World record attempt falls short | The Triangle

World record attempt falls short

The College of Engineering attempted the world’s largest Rube Goldberg machine in an effort to break a Guinness World Record April 25. The project itself was undertaken by 43 engineering students who have worked on the concept and the machine itself for almost four months.

The event took place in the Bossone Research Enterprise Center and held numerous spectators ranging from students, citizens of Philadelphia and judges who oversaw the run-through of the machine. The event helped kick off the 2014 Philadelphia Science Festival.

Photo Credit: Drexel College of Engineering
Photo Credit: Thao Duong

Unfortunately, the machine ended up falling short, failing to meet the world record but successfully completed its run with human assistance.

The project of creating the largest Rube Goldberg machine was commandeered by freshmen engineering students in the Engineering Learning Community. The Guinness World Record of having the largest functional Rube Goldberg machine is currently held by Purdue University. Drexel’s team sought to break that record and created a project that will change the future of Drexel’s College of Engineering. It consisted of more than 350 movements and spanned half the length of a basketball court.

“It’s the first year that this was ever done and that alone is ground breaking,” academic adviser Rosie Kelly said. “They worked so hard, between classes and then working on this afterward, they all practically live together.”

The device was executed after all the preparations were made by the engineering team and all the speakers had presented at the event. After hitting the starting piece of the device, exclamations and shouts of disappointment arose after failing to continue in the first few minutes.

“We were all really nervous and running on few hours of sleep,” freshman engineering major Taryn Francischetti said after the event finished. “The part our group was responsible for ran smoothly so while overall it didn’t work, all the hard work we put into it paid off. We still felt really happy.”

The 43 students were broken up into separate groups all with their own part of the sequence of devices that were used to raise the flag.

“The fastest and best way we decided to do this was compartmentalize all of the parts into different groups,” Francischetti said on the day of the event. “We actually never had the whole thing together and ran it until early this morning.”

The machine, aptly named Rube Goldberg after the famous cartoonist who drew elaborate machines performing simple tasks, was designed using various physics methods and equations in order to create a chain reaction. The end goal results in a completion of a simple task, in the case of the ELC’s machine, raising a Philadelphia Science Festival flag.

“They’ve really risen to this with so much energy,” academic adviser Emily Bogunovich said. “They’ve rolled with the punches, taking on each problem as it came. Even after changing locations less than a week ago, they set up everything really fast.”

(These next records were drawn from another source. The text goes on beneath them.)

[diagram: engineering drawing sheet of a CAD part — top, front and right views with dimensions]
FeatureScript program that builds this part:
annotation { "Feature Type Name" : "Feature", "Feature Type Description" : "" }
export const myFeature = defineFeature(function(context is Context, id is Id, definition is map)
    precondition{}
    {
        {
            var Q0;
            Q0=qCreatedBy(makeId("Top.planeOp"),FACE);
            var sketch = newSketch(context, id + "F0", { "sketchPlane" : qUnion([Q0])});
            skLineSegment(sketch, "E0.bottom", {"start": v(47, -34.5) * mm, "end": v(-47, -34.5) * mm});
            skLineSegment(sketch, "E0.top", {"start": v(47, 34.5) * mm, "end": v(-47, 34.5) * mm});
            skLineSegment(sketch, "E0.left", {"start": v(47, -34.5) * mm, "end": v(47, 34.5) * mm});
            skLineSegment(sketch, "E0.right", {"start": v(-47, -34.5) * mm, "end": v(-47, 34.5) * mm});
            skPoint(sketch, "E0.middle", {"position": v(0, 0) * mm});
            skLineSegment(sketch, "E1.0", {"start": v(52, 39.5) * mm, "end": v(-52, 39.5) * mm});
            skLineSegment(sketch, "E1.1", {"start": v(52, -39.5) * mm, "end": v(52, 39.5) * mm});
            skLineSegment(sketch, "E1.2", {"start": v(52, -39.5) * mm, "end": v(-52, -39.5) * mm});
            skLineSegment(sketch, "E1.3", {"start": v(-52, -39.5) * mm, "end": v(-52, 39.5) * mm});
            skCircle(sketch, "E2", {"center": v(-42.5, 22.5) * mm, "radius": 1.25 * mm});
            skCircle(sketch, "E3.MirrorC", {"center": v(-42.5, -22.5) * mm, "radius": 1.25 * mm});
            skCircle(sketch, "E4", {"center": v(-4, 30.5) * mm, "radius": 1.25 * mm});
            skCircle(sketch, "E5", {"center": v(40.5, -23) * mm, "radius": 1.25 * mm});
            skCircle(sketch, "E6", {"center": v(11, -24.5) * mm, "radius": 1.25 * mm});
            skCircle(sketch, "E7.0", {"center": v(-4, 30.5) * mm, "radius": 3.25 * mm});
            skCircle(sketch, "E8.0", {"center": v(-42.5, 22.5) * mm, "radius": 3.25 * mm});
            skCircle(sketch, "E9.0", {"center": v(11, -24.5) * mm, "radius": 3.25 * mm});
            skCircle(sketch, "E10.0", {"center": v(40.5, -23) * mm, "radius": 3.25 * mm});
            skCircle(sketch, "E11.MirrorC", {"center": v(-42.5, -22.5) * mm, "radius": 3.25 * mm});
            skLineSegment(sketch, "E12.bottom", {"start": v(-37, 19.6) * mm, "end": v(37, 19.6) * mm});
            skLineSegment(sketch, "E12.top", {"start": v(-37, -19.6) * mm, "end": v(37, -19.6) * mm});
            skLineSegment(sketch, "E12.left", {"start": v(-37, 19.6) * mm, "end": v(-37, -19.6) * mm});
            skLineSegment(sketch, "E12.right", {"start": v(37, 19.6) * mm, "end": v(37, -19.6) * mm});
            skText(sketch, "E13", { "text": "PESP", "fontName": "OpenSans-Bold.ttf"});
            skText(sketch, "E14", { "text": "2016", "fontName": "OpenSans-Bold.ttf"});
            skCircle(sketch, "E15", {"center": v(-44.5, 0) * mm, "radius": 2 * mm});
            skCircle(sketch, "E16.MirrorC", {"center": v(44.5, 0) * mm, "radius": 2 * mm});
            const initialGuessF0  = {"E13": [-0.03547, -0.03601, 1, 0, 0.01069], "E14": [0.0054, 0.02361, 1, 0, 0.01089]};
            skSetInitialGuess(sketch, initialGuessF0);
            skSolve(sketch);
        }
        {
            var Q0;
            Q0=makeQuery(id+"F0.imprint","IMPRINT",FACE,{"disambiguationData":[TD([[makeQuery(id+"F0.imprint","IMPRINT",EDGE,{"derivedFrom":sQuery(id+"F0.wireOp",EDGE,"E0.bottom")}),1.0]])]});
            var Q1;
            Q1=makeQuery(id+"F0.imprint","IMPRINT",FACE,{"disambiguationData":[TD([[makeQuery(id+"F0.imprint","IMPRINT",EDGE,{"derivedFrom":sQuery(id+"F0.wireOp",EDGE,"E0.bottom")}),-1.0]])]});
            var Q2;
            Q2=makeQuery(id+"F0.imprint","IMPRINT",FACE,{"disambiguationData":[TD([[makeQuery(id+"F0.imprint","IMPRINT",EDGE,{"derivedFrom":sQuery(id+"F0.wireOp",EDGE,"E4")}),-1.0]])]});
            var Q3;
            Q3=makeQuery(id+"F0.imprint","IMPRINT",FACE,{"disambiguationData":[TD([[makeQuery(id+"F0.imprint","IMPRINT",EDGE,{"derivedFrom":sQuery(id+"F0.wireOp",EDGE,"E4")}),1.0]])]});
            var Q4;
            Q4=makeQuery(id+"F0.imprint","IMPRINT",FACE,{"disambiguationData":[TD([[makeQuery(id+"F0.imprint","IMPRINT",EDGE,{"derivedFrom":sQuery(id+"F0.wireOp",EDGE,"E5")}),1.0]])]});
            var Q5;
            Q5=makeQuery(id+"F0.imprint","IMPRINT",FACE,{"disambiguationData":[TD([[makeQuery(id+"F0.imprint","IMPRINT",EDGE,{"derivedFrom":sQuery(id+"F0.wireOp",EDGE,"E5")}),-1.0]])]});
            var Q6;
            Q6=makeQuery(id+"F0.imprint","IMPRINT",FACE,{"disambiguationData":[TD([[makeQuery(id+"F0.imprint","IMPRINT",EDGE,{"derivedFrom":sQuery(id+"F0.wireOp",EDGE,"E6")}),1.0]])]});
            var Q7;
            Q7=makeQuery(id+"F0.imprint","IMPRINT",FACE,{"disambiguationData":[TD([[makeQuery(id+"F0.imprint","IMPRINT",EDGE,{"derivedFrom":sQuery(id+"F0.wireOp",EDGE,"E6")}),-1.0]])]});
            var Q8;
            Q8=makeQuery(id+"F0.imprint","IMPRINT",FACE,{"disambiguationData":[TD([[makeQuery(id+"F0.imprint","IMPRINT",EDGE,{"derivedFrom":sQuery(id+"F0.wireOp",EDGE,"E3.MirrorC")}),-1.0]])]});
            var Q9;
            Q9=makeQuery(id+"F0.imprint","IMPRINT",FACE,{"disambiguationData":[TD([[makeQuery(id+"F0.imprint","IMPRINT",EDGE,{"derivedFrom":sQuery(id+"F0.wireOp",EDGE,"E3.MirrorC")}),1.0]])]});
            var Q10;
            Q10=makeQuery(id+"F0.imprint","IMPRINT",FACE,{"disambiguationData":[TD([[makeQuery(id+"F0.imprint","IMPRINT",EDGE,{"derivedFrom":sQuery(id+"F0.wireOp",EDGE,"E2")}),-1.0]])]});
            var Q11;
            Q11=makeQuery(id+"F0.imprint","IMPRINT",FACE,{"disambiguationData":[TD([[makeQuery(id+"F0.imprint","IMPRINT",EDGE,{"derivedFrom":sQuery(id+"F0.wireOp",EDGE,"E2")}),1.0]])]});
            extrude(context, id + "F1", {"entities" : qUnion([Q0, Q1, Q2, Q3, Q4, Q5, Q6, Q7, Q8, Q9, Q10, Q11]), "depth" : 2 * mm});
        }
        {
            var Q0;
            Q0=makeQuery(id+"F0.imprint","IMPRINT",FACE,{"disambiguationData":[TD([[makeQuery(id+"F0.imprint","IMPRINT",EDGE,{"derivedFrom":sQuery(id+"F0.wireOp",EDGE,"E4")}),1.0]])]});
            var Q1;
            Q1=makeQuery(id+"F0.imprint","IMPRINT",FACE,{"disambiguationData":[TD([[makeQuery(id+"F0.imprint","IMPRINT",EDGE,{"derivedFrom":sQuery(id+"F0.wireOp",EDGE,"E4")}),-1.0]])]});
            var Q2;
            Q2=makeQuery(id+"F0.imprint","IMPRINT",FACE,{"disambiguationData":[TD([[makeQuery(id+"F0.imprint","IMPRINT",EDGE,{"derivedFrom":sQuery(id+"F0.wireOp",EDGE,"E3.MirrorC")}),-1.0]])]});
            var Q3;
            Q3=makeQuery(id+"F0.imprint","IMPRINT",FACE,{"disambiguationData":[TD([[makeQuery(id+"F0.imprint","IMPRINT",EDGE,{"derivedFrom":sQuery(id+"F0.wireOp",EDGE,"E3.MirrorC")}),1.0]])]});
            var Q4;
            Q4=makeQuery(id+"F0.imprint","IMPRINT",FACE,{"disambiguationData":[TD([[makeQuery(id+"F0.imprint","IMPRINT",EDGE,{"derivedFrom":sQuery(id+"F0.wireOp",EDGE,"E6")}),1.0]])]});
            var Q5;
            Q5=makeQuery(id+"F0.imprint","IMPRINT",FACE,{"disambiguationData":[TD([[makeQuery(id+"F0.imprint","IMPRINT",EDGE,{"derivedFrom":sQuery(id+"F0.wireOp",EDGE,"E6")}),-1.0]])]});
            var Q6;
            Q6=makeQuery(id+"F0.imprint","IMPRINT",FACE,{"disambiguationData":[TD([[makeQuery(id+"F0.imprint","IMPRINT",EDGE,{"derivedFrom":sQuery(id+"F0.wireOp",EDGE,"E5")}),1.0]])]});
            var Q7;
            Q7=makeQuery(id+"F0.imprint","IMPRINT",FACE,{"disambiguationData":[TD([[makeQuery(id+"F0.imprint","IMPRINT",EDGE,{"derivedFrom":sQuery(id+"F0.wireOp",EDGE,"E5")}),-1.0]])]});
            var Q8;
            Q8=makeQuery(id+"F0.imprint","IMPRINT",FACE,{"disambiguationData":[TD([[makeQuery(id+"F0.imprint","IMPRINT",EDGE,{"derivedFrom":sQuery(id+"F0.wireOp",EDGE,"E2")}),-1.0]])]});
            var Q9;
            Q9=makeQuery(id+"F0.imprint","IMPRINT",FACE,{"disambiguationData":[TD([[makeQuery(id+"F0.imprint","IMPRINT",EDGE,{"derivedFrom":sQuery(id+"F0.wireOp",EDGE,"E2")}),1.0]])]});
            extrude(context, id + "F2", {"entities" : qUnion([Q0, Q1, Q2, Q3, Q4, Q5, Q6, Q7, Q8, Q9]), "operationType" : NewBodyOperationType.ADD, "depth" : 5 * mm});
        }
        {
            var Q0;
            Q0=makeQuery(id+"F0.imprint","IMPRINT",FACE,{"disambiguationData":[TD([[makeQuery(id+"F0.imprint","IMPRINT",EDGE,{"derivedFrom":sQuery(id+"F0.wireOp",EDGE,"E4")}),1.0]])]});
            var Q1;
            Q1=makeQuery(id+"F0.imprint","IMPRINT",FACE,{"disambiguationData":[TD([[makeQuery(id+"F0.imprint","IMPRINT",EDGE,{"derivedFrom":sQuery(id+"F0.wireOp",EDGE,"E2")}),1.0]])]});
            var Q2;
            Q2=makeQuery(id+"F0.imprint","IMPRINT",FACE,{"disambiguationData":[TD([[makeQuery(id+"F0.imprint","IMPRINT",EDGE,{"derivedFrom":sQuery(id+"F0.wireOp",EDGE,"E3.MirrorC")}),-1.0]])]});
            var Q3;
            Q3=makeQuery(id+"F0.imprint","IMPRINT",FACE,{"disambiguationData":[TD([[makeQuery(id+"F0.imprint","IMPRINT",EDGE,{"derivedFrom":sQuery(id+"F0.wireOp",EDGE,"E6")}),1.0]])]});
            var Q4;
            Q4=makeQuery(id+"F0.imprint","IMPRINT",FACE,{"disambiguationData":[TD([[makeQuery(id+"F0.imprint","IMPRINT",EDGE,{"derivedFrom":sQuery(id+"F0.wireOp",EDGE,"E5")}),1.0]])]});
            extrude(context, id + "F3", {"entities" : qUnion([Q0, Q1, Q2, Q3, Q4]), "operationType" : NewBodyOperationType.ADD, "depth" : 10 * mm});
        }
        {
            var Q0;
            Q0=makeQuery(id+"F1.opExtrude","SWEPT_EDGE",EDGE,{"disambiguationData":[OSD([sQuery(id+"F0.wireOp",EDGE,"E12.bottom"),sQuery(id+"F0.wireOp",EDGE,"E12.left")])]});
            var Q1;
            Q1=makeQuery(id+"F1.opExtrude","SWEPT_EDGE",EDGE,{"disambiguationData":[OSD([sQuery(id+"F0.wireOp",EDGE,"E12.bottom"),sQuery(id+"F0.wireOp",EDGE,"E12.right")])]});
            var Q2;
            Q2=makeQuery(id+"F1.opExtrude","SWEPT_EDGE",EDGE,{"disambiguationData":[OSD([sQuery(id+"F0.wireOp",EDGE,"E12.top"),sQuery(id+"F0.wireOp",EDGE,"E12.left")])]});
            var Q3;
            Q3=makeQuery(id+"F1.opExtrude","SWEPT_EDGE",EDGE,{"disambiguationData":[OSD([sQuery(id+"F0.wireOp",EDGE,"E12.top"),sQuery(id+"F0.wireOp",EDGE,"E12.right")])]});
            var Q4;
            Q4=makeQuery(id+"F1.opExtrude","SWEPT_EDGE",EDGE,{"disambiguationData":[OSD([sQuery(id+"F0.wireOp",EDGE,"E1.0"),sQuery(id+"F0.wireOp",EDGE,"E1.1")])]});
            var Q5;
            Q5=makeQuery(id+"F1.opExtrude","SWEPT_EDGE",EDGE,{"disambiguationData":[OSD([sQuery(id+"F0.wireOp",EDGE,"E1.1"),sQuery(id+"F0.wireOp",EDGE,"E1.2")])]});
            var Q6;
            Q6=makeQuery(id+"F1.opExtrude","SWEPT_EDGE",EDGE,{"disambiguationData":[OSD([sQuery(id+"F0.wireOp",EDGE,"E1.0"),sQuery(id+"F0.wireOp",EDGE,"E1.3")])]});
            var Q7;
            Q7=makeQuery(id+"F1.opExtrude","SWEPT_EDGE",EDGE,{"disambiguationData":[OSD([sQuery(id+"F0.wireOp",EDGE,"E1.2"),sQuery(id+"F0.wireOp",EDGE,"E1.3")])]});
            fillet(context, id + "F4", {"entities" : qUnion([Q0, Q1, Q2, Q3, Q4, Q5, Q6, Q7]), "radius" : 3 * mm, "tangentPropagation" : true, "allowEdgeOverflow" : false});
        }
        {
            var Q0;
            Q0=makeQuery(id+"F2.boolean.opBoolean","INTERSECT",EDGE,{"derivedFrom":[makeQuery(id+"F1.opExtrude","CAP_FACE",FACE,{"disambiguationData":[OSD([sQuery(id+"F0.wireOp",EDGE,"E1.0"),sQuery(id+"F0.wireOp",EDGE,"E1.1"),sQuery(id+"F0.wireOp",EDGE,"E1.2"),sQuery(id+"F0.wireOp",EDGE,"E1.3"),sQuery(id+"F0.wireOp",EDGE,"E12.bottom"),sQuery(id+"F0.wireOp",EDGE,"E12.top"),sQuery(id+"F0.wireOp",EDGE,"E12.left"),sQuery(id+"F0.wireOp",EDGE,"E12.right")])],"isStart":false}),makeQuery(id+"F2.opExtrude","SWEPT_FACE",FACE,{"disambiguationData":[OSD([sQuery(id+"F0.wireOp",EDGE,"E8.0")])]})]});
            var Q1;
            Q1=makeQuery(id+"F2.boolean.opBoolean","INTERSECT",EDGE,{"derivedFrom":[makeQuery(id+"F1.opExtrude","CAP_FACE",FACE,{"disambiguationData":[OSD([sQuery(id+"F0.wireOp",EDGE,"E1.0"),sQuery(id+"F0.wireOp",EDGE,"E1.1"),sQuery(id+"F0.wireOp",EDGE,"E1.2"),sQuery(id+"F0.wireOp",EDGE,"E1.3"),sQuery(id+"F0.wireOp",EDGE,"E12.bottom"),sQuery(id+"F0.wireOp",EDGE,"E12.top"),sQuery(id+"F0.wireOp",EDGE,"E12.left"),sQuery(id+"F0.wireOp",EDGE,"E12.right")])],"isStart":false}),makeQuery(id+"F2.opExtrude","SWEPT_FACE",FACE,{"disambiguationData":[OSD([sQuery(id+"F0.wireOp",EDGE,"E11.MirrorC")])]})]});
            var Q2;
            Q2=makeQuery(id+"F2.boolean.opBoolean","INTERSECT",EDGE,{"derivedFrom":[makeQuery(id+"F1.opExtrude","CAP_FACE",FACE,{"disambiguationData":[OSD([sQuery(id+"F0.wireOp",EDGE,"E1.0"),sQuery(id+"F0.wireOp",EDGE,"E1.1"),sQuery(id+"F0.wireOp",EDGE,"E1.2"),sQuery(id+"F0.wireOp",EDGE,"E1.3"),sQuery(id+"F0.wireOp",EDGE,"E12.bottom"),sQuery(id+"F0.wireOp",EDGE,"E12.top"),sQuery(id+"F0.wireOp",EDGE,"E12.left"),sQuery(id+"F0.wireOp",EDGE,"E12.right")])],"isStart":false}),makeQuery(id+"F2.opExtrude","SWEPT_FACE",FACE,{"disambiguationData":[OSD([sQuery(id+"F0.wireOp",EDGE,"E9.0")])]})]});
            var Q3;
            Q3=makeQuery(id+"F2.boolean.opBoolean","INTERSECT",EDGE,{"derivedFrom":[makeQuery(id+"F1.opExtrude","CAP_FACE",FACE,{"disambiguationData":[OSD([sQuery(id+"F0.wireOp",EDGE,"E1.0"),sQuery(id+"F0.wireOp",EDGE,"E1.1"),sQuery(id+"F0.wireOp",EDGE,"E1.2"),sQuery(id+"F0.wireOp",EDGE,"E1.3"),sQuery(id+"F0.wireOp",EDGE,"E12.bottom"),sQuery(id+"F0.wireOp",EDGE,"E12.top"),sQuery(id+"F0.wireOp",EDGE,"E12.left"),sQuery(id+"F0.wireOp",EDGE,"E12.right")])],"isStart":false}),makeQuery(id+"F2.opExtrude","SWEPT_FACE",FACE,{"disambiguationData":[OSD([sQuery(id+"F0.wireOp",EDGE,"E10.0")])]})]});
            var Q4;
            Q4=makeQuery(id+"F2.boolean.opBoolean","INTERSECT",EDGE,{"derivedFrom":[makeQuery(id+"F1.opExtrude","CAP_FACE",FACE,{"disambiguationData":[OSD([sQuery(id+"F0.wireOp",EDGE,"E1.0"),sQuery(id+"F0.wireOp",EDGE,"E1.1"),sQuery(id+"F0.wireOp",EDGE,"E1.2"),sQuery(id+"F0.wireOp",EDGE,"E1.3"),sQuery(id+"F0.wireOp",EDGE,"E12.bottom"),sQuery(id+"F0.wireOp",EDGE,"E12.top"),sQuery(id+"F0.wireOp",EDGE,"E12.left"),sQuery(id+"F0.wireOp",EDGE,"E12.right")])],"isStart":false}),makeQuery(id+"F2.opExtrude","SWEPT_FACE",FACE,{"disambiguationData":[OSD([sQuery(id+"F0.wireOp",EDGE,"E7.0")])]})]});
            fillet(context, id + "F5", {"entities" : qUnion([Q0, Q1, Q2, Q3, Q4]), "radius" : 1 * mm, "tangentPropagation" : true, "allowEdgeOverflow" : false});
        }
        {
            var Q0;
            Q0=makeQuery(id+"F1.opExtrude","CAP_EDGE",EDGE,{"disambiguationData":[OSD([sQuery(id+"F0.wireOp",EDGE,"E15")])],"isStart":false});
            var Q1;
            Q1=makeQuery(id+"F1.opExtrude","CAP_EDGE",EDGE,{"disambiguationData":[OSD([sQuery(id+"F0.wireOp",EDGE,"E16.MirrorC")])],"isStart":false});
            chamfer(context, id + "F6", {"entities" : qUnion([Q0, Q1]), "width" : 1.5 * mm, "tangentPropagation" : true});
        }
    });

The location of the function was originally set to be in the Armory but was moved to Bossone on short notice.

The design of the machine itself was created by all the students within the ELC who all attend the same Engineering 101 to 103 classes. The group used a program called SketchUp, software that is used for various applications ranging from architecture and engineering to video games.  After designs were made for each part of the machine, students began constructing the parts inside of the Armory.

“We really loved the entire thing,” Kerry Milligan, freshman engineering major and another member of the team, said. “We were all running on fumes and were getting on each other’s nerves toward the end. You know, classic group work. But it was still extremely satisfying.”

The Rube Goldberg project was a trailblazing effort from the College of Engineering, something that hasn’t been done in the entirety of Drexel’s history. While it did fail, the results yielded positive reviews from the administration and students both.

Drexel and the College of Engineering are in the process of deciding whether or not to continue attempting to break the record each year and make the project a team building exercise for future members of the ELC.